When I told my children I was spending January in Canada, they shot nervous glances at each other. When I said on the national railways, they sighed resignedly—the old man was really losing his judgment.
They gave me thermal underwear and woolen socks for Christmas and hoped I’d chicken out. Well, having survived “my experiment in hypothermia,” I’m prepared to tell the world there is no greater travel buy in North America than the Canadian Rail Pass. It cost me $420 Canadian for 30 days unlimited travel on their VIA system.

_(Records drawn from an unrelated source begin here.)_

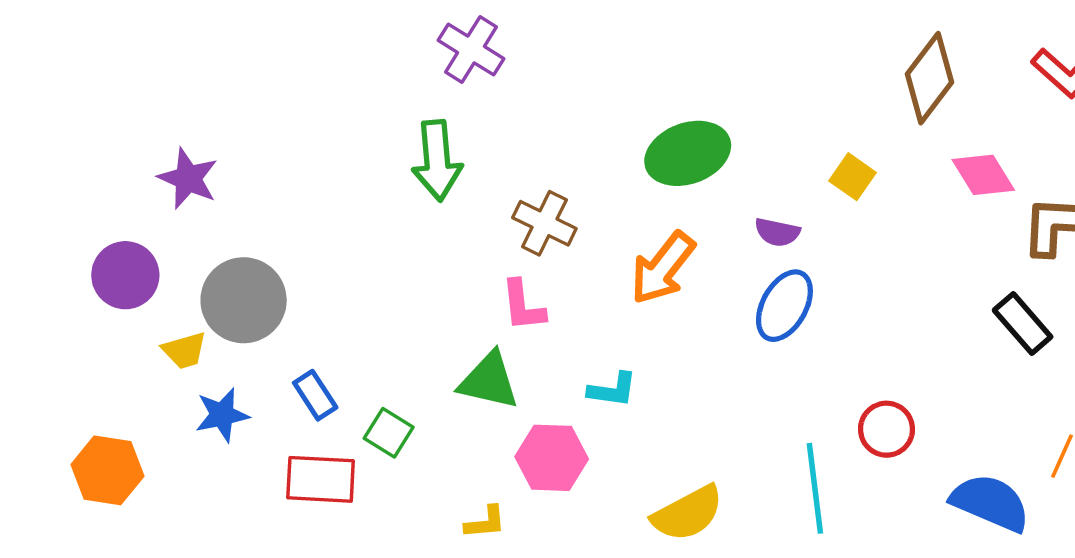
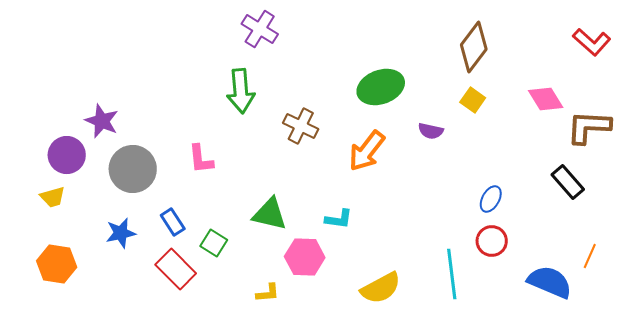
brown diamond: (929, 78) -> (474, 47), moved
purple star: (188, 178) -> (102, 121), moved
pink L-shape: (523, 306) -> (201, 159), moved
blue ellipse: (784, 306) -> (491, 199), moved, size x0.7
yellow trapezoid: (184, 350) -> (53, 197), moved
red rectangle: (321, 479) -> (176, 269), turned 42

By using the Greyhound $59 anywhere fare, I could leave Philadelphia, review art shows in Chicago and Milwaukee, visit my granddaughter in St. Paul and trek overland to the last port-of-exit to Vancouver (Blaine, Washington, a $9 add-on fare). I even saw a great exhibition on the history of Montana underground mines at the Yellowstone Heritage Center, while my bus was refreshing itself in Billings, Montana.
It wasn’t even raining in Vancouver when I hopped off Greyhound and found, next to the B.C. tourist information center, a YWCA that has just begun renting rooms to men. I schmoozed with girls from Taipei, Stuttgart and Tokyo and a matron from Victoria while watching the CBC evening news.
The next morning I checked out the Skytrain subway across the street for how to get to Union Station on time, then I took a good look at the Vancouver Art Gallery, watched a self-styled “bubbleologist’ mesmerize a swatch of moppets at the new Science and Technology Centre in downtown V, and ate a lousy cafeteria meal of pork chops and roof-of-the-mouth clabbering mashed potatoes at Union Station.
That crummy dinner forecast the only fly in the peripatetic ointment. Solve the eating problem on Canadian Rail, and you’ve got yourself one heck of a travel buy. My only other real reservation: Don’t wait until the last minute to ask for space or to change plans—unlike the Eurail or Brit Rail passes, you can’t just wander onto even an empty train—they check your reservation at the gate.
After covering Calgary, I got back on VIA for my next ambition—to see Ottawa, a capital that has never been sexy enough to detour me from a Toronto or a Montreal trip. That’s when you begin to get the sense of Canada’s size—29 hours to traverse Ontario, For Mulrooney’s sake, along the northern edge of Lake Superior, stark and ????? in its winter beauty. And I also discovered Constantine’s general store across the street from the Thunder Bay station. It sells bananas and bags of peanuts in shucks and reasonably recent newspapers and quarts of real orange juice.
Ottawa is a great city in spite of all the canards—the Safdie National Gallery is idiosyncratically sited on a river bluff between a cathedral and the Parliament buildings, and it proudly but humbly places itself in this context.
And where else can you hostel in a converted jail? Soaking serenely in its Victorian bath tub, I’m startled by the sight of a peep hole in the middle of its thick security door—until I see that the no-longer-necessary hole has been taped over.
See a great Yosef Karsh photography retrospective at the National Archives. I like Ottawa. Decide I will definitely come back for the Degas retrospective next fall.
Actually I didn’t get off in Ottawa the first pass by it. The train was five hours late—so instead of getting into Montreal at a reasonable 10 p.m. to look for a hotel, we were dumped into the station at 3:00 a.m. and told to scram! Any civilized train service would have let us bunk out in our sleeping car until daybreak. Instead, I parried street people’s cigarette entreaties all night.
How different from the treatment three weeks later, when 45 below Celsius weather broke a rail east of Edmonton, making us five hours later and therefore unable to let us link up with the Continental in Winnipeg.
They took five of us out at Saskatoon and flew us to Thunder Bay to catch up with our train to Toronto. Now that’s class, VIA.
By now, I was getting the hang of it. I took a day trip up to Gaspe, where the regional museum is as sweet as it could be, and the wooden cedar cathedral of Christ the King rivals Ronchamps in its beauty. On the way back, I got off at Levis to take the ferry across the Saint Lawrence to Quebec City.
I fantasized having breakfast in style at the Chateau Frontenac. I did, buy only after climbing the wooden stairway, step by frozen step—the closest I came to freezing to death. As I gasped in the 60-below cold at the top, I saw the man opening the funicular. Rats!
The old chateau, nonetheless, was worth the frost, and I fueled up for a hard day of savoring old buildings in Quebec City and Montreal.
The main train station in Quebec City is a marvel of urbane rehabbing, the old structure having been spruced up whilst the train shed parts have been high-teched. It’s an exemplary blending of old and new, a compulsory visit to which would humanize our Post-Mod-architecture school students South of the Border, down Venturi’s way.